* _Exercise goal_:
Lines, not repeats, are what count: give the number of lines below that hold "shelley", and nothing more.

Items from a dataset

*** Begin section ***

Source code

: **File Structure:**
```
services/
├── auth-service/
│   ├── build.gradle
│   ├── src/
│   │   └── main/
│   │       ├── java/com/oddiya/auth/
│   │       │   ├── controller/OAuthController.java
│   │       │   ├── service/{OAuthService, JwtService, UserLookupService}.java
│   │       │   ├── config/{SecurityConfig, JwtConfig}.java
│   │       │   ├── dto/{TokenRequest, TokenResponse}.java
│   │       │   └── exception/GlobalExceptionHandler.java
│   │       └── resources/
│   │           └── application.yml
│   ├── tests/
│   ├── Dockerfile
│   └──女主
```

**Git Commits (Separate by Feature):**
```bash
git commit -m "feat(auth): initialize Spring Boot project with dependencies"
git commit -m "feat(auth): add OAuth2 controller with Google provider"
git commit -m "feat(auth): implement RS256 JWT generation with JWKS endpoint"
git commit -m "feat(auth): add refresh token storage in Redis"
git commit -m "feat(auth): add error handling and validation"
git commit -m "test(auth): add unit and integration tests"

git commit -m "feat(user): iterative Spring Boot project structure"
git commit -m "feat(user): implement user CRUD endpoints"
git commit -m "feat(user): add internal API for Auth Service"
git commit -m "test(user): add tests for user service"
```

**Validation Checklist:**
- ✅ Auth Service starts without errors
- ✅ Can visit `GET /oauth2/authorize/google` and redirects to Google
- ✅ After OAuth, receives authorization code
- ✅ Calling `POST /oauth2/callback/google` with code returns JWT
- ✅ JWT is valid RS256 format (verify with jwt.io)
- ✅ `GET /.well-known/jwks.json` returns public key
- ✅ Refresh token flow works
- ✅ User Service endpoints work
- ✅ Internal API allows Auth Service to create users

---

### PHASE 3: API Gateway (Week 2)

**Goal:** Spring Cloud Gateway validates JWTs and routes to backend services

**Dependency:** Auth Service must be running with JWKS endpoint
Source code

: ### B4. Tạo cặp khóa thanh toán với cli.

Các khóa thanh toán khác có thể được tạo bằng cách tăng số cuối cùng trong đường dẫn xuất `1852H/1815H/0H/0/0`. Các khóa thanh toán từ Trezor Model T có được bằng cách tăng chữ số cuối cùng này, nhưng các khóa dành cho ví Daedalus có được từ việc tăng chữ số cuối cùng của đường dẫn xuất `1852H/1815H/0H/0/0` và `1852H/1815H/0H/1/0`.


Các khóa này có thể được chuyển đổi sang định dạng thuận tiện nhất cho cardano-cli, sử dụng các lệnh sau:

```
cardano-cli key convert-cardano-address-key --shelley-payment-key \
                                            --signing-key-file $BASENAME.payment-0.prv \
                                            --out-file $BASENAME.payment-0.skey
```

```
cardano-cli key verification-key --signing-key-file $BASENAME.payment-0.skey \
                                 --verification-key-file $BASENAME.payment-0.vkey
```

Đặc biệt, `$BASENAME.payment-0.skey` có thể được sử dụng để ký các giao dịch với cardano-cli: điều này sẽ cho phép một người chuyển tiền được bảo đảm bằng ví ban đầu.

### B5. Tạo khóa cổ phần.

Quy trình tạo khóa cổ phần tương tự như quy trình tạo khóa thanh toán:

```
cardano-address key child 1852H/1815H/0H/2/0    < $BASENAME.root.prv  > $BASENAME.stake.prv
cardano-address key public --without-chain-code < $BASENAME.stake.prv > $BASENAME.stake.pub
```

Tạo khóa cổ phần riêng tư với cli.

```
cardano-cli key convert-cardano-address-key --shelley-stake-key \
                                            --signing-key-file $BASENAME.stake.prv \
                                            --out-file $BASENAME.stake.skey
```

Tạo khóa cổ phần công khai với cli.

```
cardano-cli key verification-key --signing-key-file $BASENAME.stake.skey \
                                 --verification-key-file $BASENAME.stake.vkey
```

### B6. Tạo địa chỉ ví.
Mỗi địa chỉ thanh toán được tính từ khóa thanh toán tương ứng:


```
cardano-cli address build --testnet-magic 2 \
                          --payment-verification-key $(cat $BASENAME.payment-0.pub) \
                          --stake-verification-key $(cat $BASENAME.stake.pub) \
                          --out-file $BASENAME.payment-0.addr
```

*** End section ***

* _Result of the exercise_:
2